Il y avait une volonté explicite du Pape Pie XI dans le choix spécial de ce dimanche, lorsqu’il institua cette fête, puisqu’il écrivait dans l’encyclique « Quas primas » du 11 décembre 1925 :
« …Plus que tout autre, le dernier dimanche d’octobre Nous a paru désigné pour cette solennité : il clôt à peu près le cycle de l’année liturgique ; de la sorte, les mystères de la vie de Jésus-Christ commémorés au cours de l’année trouveront dans la solennité du Christ-Roi comme leur achèvement et leur couronnement et, avant de célébrer la gloire de tous les Saints, la liturgie proclamera et exaltera la gloire de Celui qui triomphe en tous les Saints et tous les élus ».

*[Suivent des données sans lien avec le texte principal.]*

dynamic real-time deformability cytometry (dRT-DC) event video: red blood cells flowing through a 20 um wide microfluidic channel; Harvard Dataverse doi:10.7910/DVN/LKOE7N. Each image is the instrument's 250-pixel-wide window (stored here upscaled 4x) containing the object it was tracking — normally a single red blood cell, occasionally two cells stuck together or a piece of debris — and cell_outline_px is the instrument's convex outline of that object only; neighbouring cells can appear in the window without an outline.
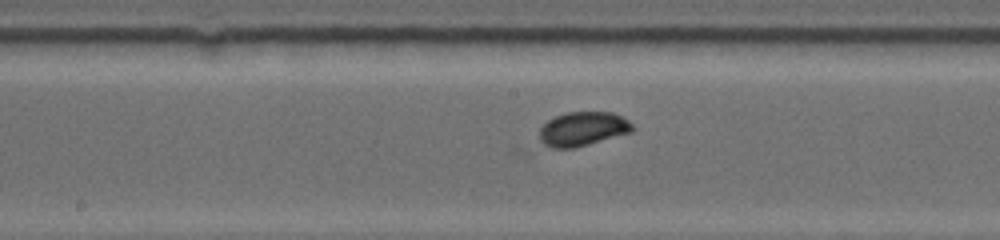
{"species": "common noctule bat (a hibernating species)", "species_latin": "Nyctalus noctula", "temperature_condition": "warm", "stored_images_in_passage": 18, "camera_frame_rate_fps": 5000, "um_per_image_px": 0.085, "animal": {"sex": "female", "body_mass_g": 19.0, "forearm_length_mm": 53.3}, "frame": {"image": 1, "passage_image": 16, "time_ms": 7.2, "image_size_px": [1000, 240], "cell_outline_px": [[632, 132], [576, 148], [552, 148], [544, 144], [540, 140], [540, 128], [548, 120], [556, 116], [568, 112], [612, 112], [628, 120], [632, 124]], "centroid_in_image_um": [49.53, 10.96], "position_along_channel_um": 198.7, "area_um2": 18.44}}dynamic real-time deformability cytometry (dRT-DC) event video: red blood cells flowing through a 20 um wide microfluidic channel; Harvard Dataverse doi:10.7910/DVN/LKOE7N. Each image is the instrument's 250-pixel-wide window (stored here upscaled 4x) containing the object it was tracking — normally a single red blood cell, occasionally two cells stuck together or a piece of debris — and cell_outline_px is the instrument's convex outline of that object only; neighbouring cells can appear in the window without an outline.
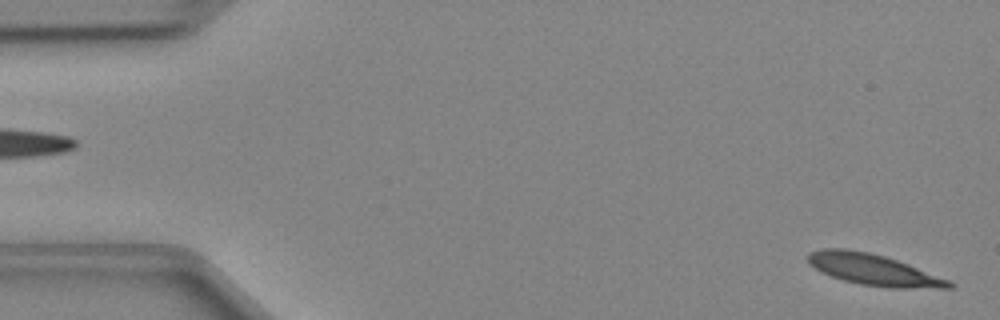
{"species": "Egyptian fruit bat (a non-hibernating species)", "species_latin": "Rousettus aegyptiacus", "temperature_condition": "cold", "stored_images_in_passage": 47, "camera_frame_rate_fps": 3000, "um_per_image_px": 0.085, "animal": {"sex": "female"}, "frame": {"image": 1, "passage_image": 1, "time_ms": 0.0, "image_size_px": [1000, 320], "cell_outline_px": [[956, 284], [952, 288], [892, 288], [860, 284], [844, 280], [820, 272], [808, 264], [804, 256], [808, 252], [820, 248], [844, 248], [868, 252], [884, 256], [908, 264], [952, 280]], "centroid_in_image_um": [74.22, 22.92], "position_along_channel_um": 10.8, "area_um2": 26.01}}
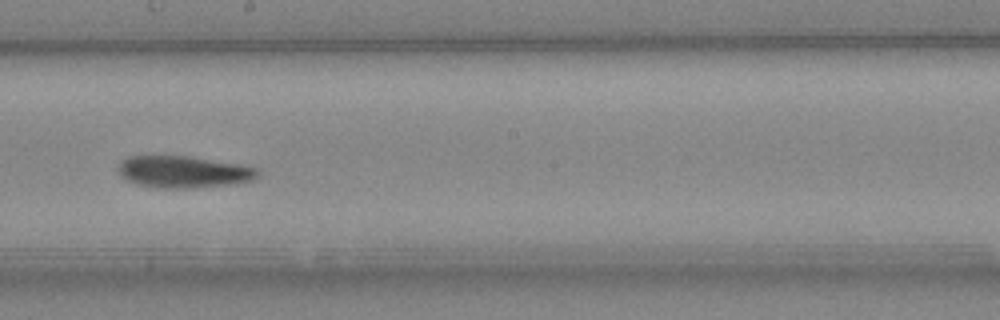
{"frame": {"image": 2, "passage_image": 26, "time_ms": 8.333, "image_size_px": [1000, 320], "cell_outline_px": [[260, 176], [252, 180], [236, 184], [188, 188], [160, 188], [136, 184], [120, 176], [116, 168], [120, 160], [128, 156], [188, 156], [244, 164], [256, 168], [260, 172]], "centroid_in_image_um": [15.61, 14.6], "position_along_channel_um": 232.6, "area_um2": 26.36}}
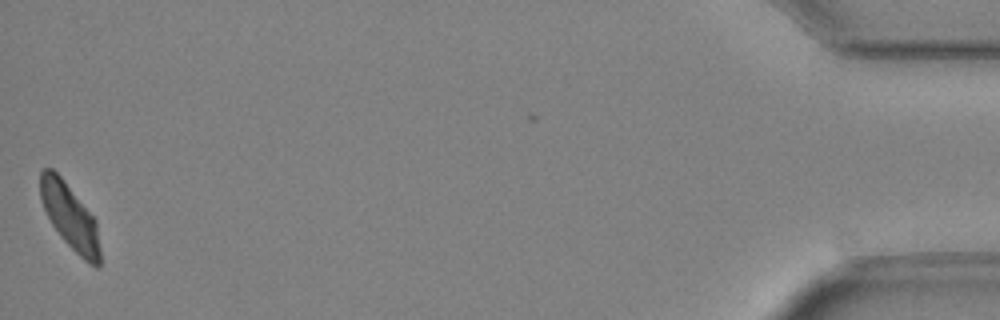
{"frame": {"image": 3, "passage_image": 47, "time_ms": 15.333, "image_size_px": [1000, 320], "cell_outline_px": [[100, 268], [96, 268], [88, 264], [60, 236], [52, 224], [40, 200], [40, 172], [44, 168], [52, 168], [60, 176], [96, 220], [100, 248]], "centroid_in_image_um": [5.95, 18.44], "position_along_channel_um": 429.2, "area_um2": 22.54}}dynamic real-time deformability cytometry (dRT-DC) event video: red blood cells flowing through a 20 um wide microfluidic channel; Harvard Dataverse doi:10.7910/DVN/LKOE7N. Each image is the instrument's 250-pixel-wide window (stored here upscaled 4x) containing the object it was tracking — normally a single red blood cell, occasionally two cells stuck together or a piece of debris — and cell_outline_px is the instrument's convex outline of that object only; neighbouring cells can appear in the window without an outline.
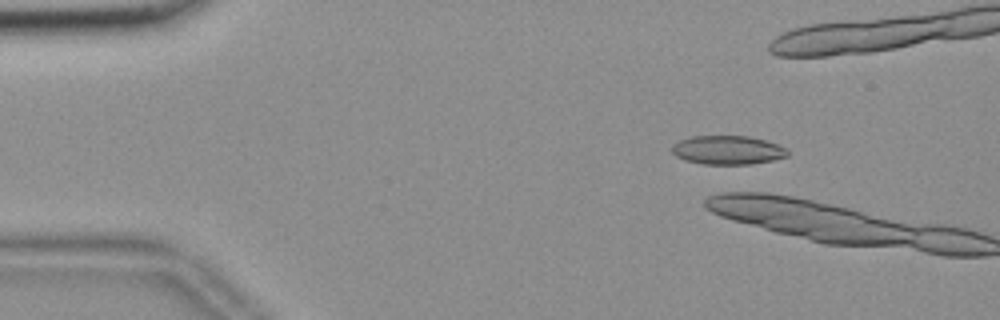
{"species": "common noctule bat (a hibernating species)", "species_latin": "Nyctalus noctula", "temperature_condition": "room temperature", "stored_images_in_passage": 3, "camera_frame_rate_fps": 3000, "um_per_image_px": 0.085, "animal": {"sex": "female", "body_mass_g": 18.4}, "frame": {"image": 1, "passage_image": 1, "time_ms": 0.0, "image_size_px": [1000, 320], "cell_outline_px": [[788, 156], [772, 160], [752, 164], [704, 164], [684, 160], [676, 156], [672, 152], [672, 144], [680, 140], [692, 136], [748, 136], [764, 140], [776, 144], [784, 148], [788, 152]], "centroid_in_image_um": [61.82, 12.76], "position_along_channel_um": 23.2, "area_um2": 19.31}}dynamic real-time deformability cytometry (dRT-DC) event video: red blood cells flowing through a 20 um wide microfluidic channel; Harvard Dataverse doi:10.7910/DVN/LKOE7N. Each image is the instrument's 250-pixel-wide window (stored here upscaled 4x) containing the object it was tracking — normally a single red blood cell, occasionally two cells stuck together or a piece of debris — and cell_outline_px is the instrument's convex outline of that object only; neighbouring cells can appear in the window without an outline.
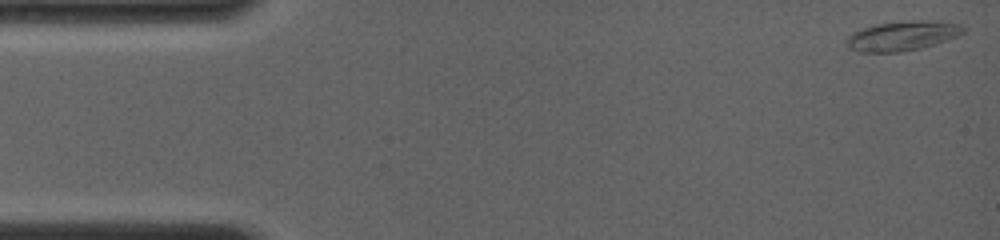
{"species": "common noctule bat (a hibernating species)", "species_latin": "Nyctalus noctula", "temperature_condition": "room temperature", "stored_images_in_passage": 19, "camera_frame_rate_fps": 4000, "um_per_image_px": 0.085, "animal": {"sex": "female", "body_mass_g": 19.0, "forearm_length_mm": 56.7}, "frame": {"image": 1, "passage_image": 1, "time_ms": 0.0, "image_size_px": [1000, 240], "cell_outline_px": [[964, 32], [948, 40], [920, 48], [900, 52], [860, 52], [848, 48], [844, 40], [852, 32], [860, 28], [876, 24], [920, 20], [936, 20], [960, 24], [964, 28]], "centroid_in_image_um": [76.66, 3.04], "position_along_channel_um": 8.3, "area_um2": 20.23}}
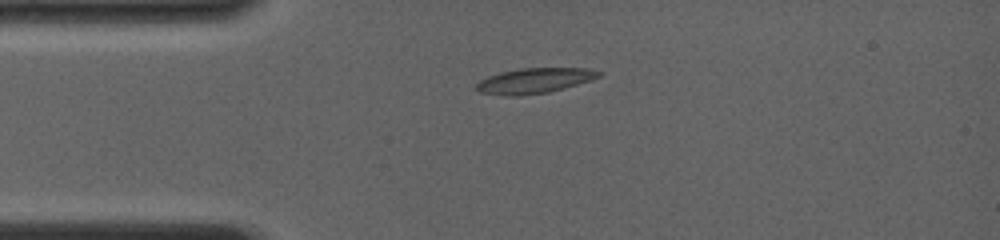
{"frame": {"image": 2, "passage_image": 10, "time_ms": 3.25, "image_size_px": [1000, 240], "cell_outline_px": [[604, 72], [600, 76], [592, 80], [564, 88], [548, 92], [516, 96], [504, 96], [480, 92], [476, 88], [476, 84], [480, 80], [488, 76], [500, 72], [520, 68], [588, 68]], "centroid_in_image_um": [45.44, 6.85], "position_along_channel_um": 39.6, "area_um2": 18.09}}
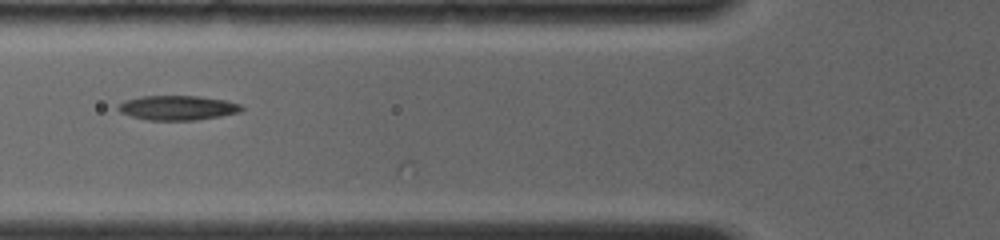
{"frame": {"image": 3, "passage_image": 16, "time_ms": 5.5, "image_size_px": [1000, 240], "cell_outline_px": [[244, 108], [240, 112], [220, 116], [196, 120], [148, 120], [132, 116], [120, 112], [116, 108], [116, 104], [124, 100], [140, 96], [200, 96], [228, 100], [240, 104]], "centroid_in_image_um": [15.08, 9.15], "position_along_channel_um": 110.7, "area_um2": 17.86}}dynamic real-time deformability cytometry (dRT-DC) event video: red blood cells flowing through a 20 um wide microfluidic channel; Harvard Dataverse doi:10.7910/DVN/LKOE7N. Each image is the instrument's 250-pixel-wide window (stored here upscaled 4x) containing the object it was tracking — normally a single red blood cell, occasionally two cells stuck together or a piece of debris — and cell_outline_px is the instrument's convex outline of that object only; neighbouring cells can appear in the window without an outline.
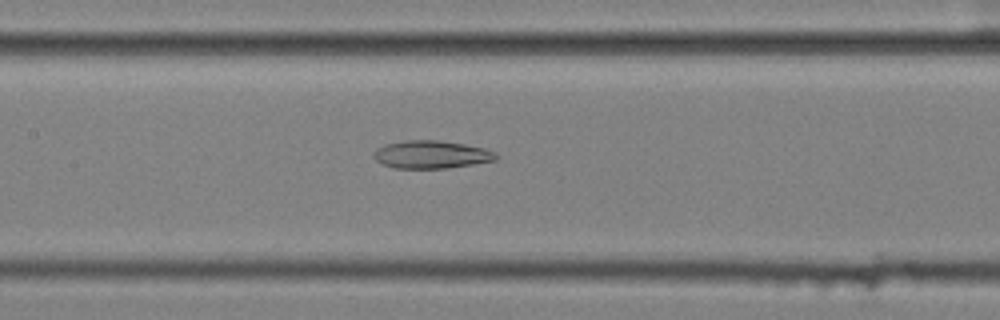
{"species": "common noctule bat (a hibernating species)", "species_latin": "Nyctalus noctula", "temperature_condition": "cold", "stored_images_in_passage": 47, "camera_frame_rate_fps": 3000, "um_per_image_px": 0.085, "animal": {"sex": "female", "body_mass_g": 25.1}, "frame": {"image": 1, "passage_image": 18, "time_ms": 5.667, "image_size_px": [1000, 320], "cell_outline_px": [[500, 156], [496, 160], [472, 164], [444, 168], [396, 168], [384, 164], [376, 160], [372, 156], [372, 152], [376, 148], [384, 144], [404, 140], [436, 140], [464, 144], [484, 148], [496, 152]], "centroid_in_image_um": [36.64, 13.12], "position_along_channel_um": 170.8, "area_um2": 19.88}}
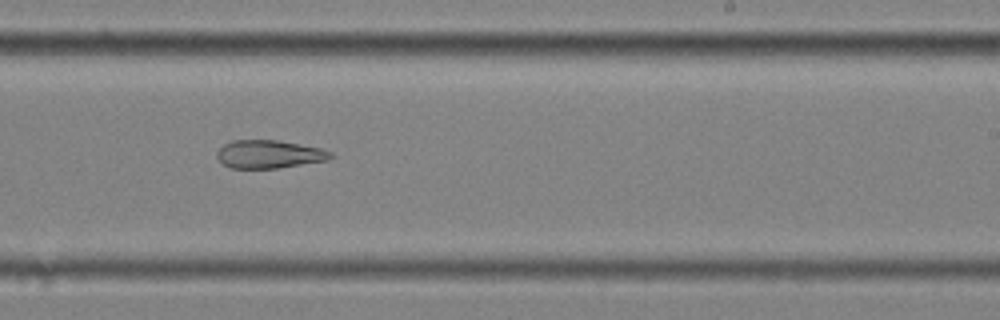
{"frame": {"image": 2, "passage_image": 26, "time_ms": 8.333, "image_size_px": [1000, 320], "cell_outline_px": [[332, 156], [328, 160], [276, 168], [232, 168], [224, 164], [216, 156], [216, 152], [224, 144], [232, 140], [276, 140], [320, 148], [332, 152]], "centroid_in_image_um": [22.85, 13.1], "position_along_channel_um": 266.1, "area_um2": 18.38}}
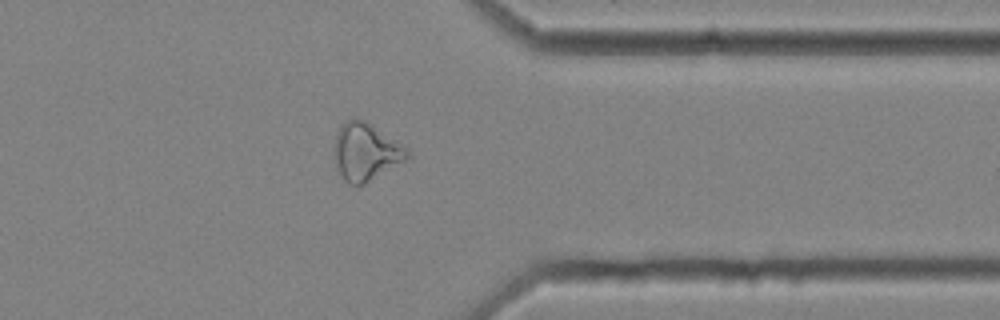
{"frame": {"image": 3, "passage_image": 36, "time_ms": 11.667, "image_size_px": [1000, 320], "cell_outline_px": [[408, 156], [404, 160], [364, 184], [348, 184], [344, 180], [336, 168], [332, 148], [336, 132], [344, 120], [352, 116], [356, 116], [372, 124], [404, 148], [408, 152]], "centroid_in_image_um": [30.96, 12.86], "position_along_channel_um": 380.4, "area_um2": 24.28}, "authors_computed_cell_mechanics": {"area_um2": 23.698, "velocity_mm_per_s": 3.5856, "shape_relaxation_time_tau1_ms": null, "shape_relaxation_time_tau2_ms": 7.9389, "deformation_change_tau1": null, "deformation_change_tau2": 0.1814}}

2007-24. De la Royauté du Christ à la gloire de Ses élus. dans De liturgia christroi02

La réforme liturgique issue du second concile du Vatican a opéré un double déplacement de cette fête :

a) un déplacement de date : du dernier dimanche d’octobre au dernier dimanche de l’année liturgique,

et

b) un déplacement de sens : de la proclamation d’une royauté qui doit être universelle dès ici-bas – par une obéissance de tous les hommes et de toutes les sociétés à la loi d’amour et de sainteté du Christ, non seulement dans le domaine privé des consciences mais aussi dans le domaine public – , à une dimension uniquement eschatologique, c’est-à-dire une royauté qui ne s’exercera plus que dans le Royaume éternel, après le jugement dernier.

Ce changement de perspective correspondait à un abandon pur et simple de la doctrine de la Royauté Sociale de Notre-Seigneur Jésus-Christ.

Cette mutation du sens donné à cette fête allait de pair, sous le règne de Paul VI, avec une véritable rupture dans la pratique multiséculaire du Saint-Siège cherchant à favoriser la reconnaissance, la garantie et l’institutionalisation, dans la sphère politique et sociale, des devoirs et des droits humains en pleine conformité avec la Loi divine.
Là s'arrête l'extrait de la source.